## What this task involves
Each line below must be reproduced exactly, though the pictures are to be dropped.

## Records shown
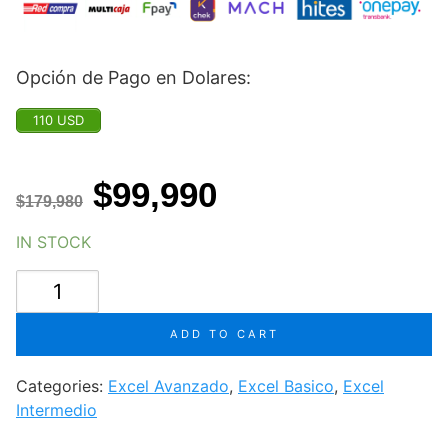
Opción de Pago en Dolares:
110 USD
$
99,990
$
179,980
IN STOCK
Curso
de
Excel
ADD TO CART
Premium:
De
Categories:
Excel Avanzado
,
Excel Basico
,
Excel
Principiante
Intermedio
a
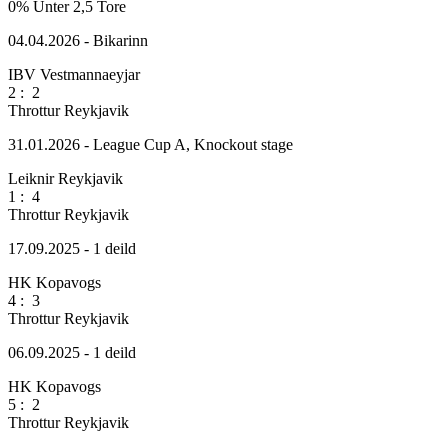
0%
Unter 2,5 Tore
04.04.2026 - Bikarinn
IBV Vestmannaeyjar
2
:
2
Throttur Reykjavik
31.01.2026 - League Cup A, Knockout stage
Leiknir Reykjavik
1
:
4
Throttur Reykjavik
17.09.2025 - 1 deild
HK Kopavogs
4
:
3
Throttur Reykjavik
06.09.2025 - 1 deild
HK Kopavogs
5
:
2
Throttur Reykjavik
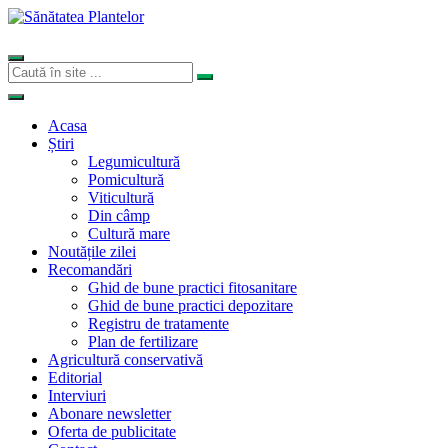
Acasa
Știri
Legumicultură
Pomicultură
Viticultură
Din câmp
Cultură mare
Noutățile zilei
Recomandări
Ghid de bune practici fitosanitare
Ghid de bune practici depozitare
Registru de tratamente
Plan de fertilizare
Agricultură conservativă
Editorial
Interviuri
Abonare newsletter
Oferta de publicitate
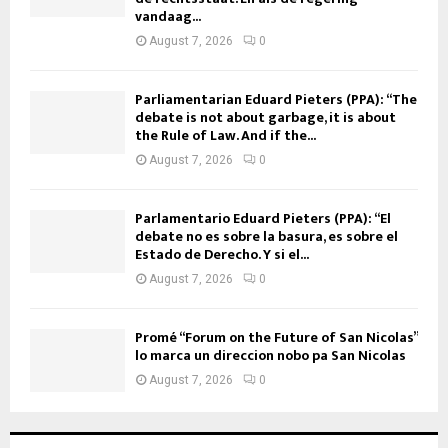
vandaag...
August 7, 2026
0
Parliamentarian Eduard Pieters (PPA): “The
debate is not about garbage, it is about
the Rule of Law. And if the...
August 7, 2026
0
Parlamentario Eduard Pieters (PPA): “El
debate no es sobre la basura, es sobre el
Estado de Derecho. Y si el...
August 7, 2026
0
Promé “Forum on the Future of San Nicolas”
lo marca un direccion nobo pa San Nicolas
August 7, 2026
0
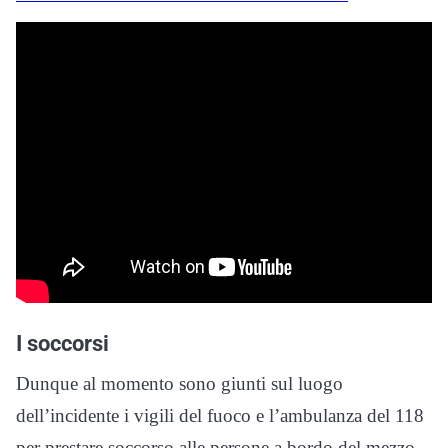
I soccorsi
Dunque al momento sono giunti sul luogo
dell’incidente i vigili del fuoco e l’ambulanza del 118
per prestare soccorso alle persone a bordo del mezzo.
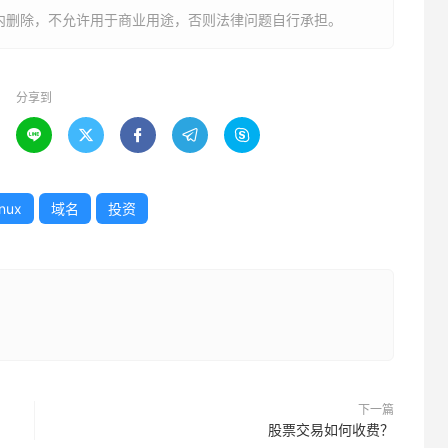
内删除，不允许用于商业用途，否则法律问题自行承担。
分享到





inux
域名
投资
下一篇
股票交易如何收费？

## Reply
Opción de Pago en Dolares:
110 USD
$
99,990
$
179,980
IN STOCK
Curso
de
Excel
ADD TO CART
Premium:
De
Categories:
Excel Avanzado
,
Excel Basico
,
Excel
Principiante
Intermedio
a
0%
Unter 2,5 Tore
04.04.2026 - Bikarinn
IBV Vestmannaeyjar
2
:
2
Throttur Reykjavik
31.01.2026 - League Cup A, Knockout stage
Leiknir Reykjavik
1
:
4
Throttur Reykjavik
17.09.2025 - 1 deild
HK Kopavogs
4
:
3
Throttur Reykjavik
06.09.2025 - 1 deild
HK Kopavogs
5
:
2
Throttur Reykjavik
Acasa
Știri
Legumicultură
Pomicultură
Viticultură
Din câmp
Cultură mare
Noutățile zilei
Recomandări
Ghid de bune practici fitosanitare
Ghid de bune practici depozitare
Registru de tratamente
Plan de fertilizare
Agricultură conservativă
Editorial
Interviuri
Abonare newsletter
Oferta de publicitate
vandaag...
August 7, 2026
0
Parliamentarian Eduard Pieters (PPA): “The
debate is not about garbage, it is about
the Rule of Law. And if the...
August 7, 2026
0
Parlamentario Eduard Pieters (PPA): “El
debate no es sobre la basura, es sobre el
Estado de Derecho. Y si el...
August 7, 2026
0
Promé “Forum on the Future of San Nicolas”
lo marca un direccion nobo pa San Nicolas
August 7, 2026
0
I soccorsi
Dunque al momento sono giunti sul luogo
dell’incidente i vigili del fuoco e l’ambulanza del 118
per prestare soccorso alle persone a bordo del mezzo.
内删除，不允许用于商业用途，否则法律问题自行承担。
分享到





inux
域名
投资
下一篇
股票交易如何收费？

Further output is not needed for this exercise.